Pouco tempo depois ouvi do corredor ‘pois, isso das cólicas também serve de desculpa para muita coisa’, como se eu tivesse inventado o facto de ele estar obviamente com dores. Pelo que percebi depois, se o bebé não tiver a barriga dura eles não consideram cólicas e aparentemente é quase um crime usar o termo. A enfermeira voltou a dizer que ele devia era ter fome, algo que eu também já sabia. O problema é que por causa das dores de barriga ele recusava-se a mamar e só ia ficando cada vez mais irritado. Quando tento explicar isso ainda tenho de ouvir a teoria de que os bebés à s vezes choram sem motivo. Foi a minha noite de Prison Break. Já estava quase a fazer a mala e pirar-me.
Por muito insignificantes que pareçam estes momentos acho que tenho de os escrever nem que seja para me poder esquecer depois. De outra forma continuam a flutuar na minha cabecinha e voltam à  superficie ocasionalmente. Pode não parecer nada mas quando se está num ambiente estranho e barulhento, sozinha, cansada e sem privacidade, roçam a tortura psicologica. Os militares americanos podiam aprender algumas coisas com umas daquelas enfermeiras.

Mas pronto. Já acabou. Agora é comigo e acho que não tem corrido mal.

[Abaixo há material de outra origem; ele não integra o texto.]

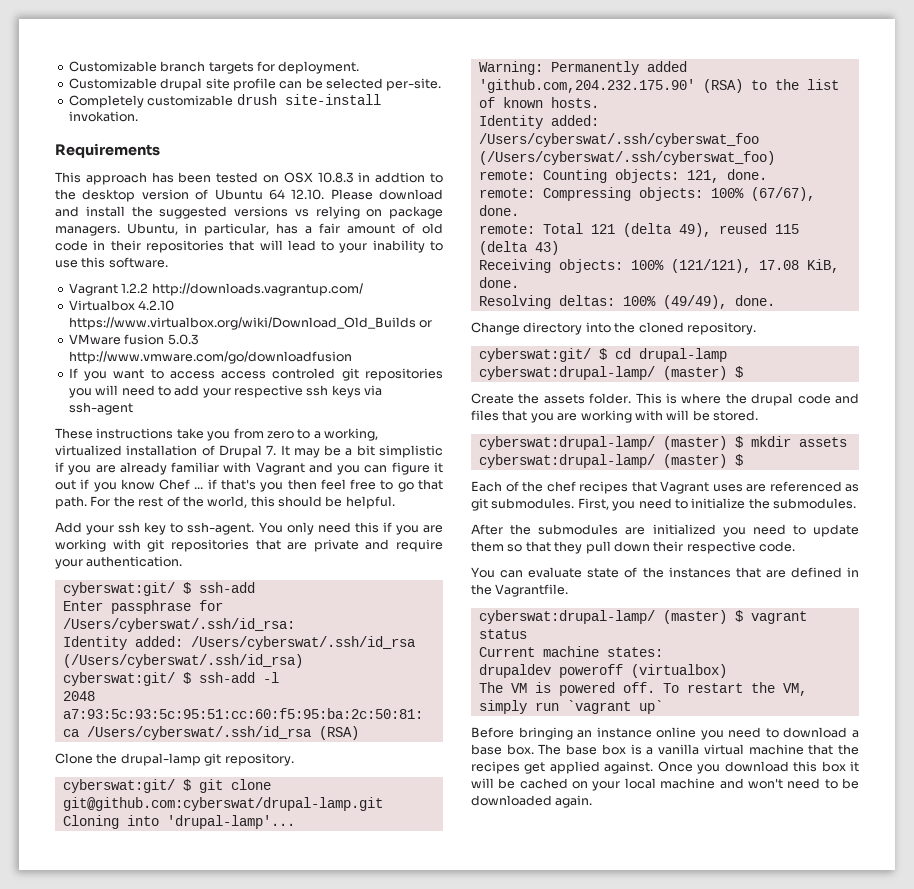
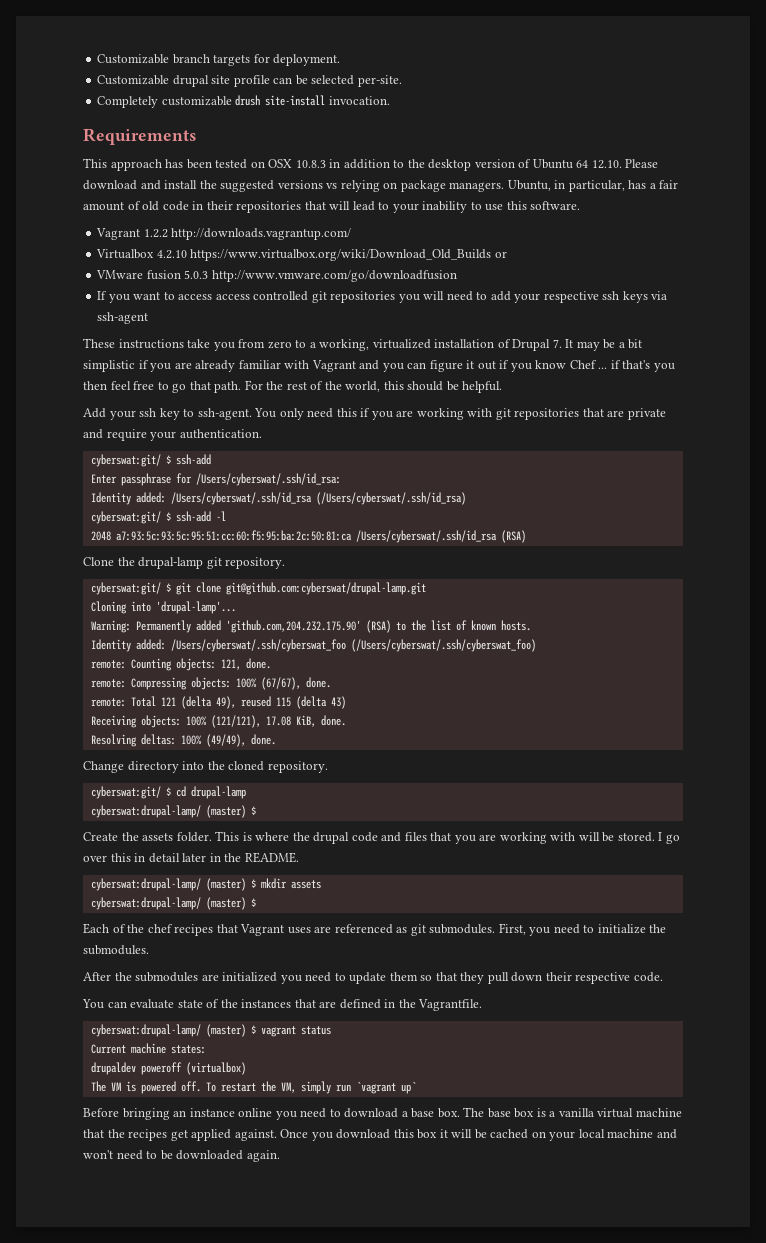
[68,111,138,122] invokation. -> [328,96,390,105] invocation.
[375,172,426,183] addtion -> [343,159,390,169] addition
[272,368,336,379] controled -> [253,291,309,301] controlled
(758, 415) none -> [658,832,680,844] [83,852,299,863] I go over this in detail later in the README.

O meu maior problema neste momento é que tenho tendencia para focar a atenção nos problemas, nas coisas que precisam de ser resolvidas, em vez de olhar para o todo. É como olhar para a cara de uma pessoa e só ver a borbulha que tem no nariz. É uma mania dificil de contornar e arrisco-me a não ter memórias de mais nada a não ser as partes más ou complicadas. Tenho tentado ultrapassar isso mas são muitos anos a funcionar dessa forma. É por isso que sou tão organizada – sei sempre o que é preciso fazer, o que ainda está pendente. Mas um bebé não pode ser uma série de problemas a resolver. Acho que é por isso que tenho tirado tantas fotos – se não conseguir dar a volta à  questão e apreciar os momentos mais calmos pelo monos posso depois olhar para as fotos e assegurar-me que estava lá. Mas não é bem o mesmo.

A terapia tem sido pegar no Tiago de vez em quando só porque sim. Não porque está a chorar ou porque precisa de mudar a fralda mas simplesmente para olhar para ele. Espero que com o tempo isso se torne normal e páre de ter que me lembrar de fazer essas coisas.